> **Directions**: Each line in the listing below that contains "camera" should be returned.

> **Data for review**:
______________________________

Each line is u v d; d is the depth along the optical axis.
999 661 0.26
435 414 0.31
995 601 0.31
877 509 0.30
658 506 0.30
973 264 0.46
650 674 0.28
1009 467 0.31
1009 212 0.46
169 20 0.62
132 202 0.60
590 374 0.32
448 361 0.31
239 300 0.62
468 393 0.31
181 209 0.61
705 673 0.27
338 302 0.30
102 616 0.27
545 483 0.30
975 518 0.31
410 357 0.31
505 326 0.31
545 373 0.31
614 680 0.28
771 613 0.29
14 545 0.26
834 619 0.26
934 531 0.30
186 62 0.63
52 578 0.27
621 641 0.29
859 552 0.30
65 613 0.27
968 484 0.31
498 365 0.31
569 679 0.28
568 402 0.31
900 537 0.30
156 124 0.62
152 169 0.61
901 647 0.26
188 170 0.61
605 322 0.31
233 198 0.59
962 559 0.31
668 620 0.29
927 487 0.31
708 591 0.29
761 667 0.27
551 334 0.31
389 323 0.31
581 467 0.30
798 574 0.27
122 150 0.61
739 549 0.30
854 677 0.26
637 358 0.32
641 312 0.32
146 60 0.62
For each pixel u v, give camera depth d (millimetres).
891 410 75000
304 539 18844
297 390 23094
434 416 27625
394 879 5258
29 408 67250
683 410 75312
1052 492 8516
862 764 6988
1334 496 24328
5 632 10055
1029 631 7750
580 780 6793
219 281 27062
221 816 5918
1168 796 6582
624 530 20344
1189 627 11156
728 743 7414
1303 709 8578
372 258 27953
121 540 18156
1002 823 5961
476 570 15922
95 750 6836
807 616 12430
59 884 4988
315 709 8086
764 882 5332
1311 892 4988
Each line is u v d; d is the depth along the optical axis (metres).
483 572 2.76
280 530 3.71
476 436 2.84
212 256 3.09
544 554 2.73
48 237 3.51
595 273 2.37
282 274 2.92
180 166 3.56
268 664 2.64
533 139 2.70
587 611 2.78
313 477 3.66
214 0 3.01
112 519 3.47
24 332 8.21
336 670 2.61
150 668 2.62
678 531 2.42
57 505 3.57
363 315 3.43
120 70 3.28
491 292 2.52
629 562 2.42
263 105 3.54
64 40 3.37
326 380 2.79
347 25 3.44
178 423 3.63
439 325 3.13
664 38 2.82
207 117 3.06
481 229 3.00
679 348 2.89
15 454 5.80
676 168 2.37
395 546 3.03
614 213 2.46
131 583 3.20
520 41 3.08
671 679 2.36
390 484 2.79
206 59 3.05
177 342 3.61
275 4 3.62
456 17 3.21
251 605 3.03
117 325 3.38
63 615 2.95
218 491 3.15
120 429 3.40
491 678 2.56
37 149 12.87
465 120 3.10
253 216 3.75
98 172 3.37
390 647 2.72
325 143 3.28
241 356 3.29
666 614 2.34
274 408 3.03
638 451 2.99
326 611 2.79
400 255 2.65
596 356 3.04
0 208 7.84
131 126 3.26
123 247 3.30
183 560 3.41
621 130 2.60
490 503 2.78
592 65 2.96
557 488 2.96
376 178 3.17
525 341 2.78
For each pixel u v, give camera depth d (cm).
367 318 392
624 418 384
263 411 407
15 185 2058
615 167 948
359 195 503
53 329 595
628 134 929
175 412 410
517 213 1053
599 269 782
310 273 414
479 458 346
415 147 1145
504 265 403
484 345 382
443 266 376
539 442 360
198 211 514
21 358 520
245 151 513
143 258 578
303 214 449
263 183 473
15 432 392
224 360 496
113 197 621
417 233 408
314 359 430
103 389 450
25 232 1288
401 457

______________________________

> **Completed task**:
For each pixel u v, give camera depth d (millimetres).
For each pixel u v, give camera depth d (cm).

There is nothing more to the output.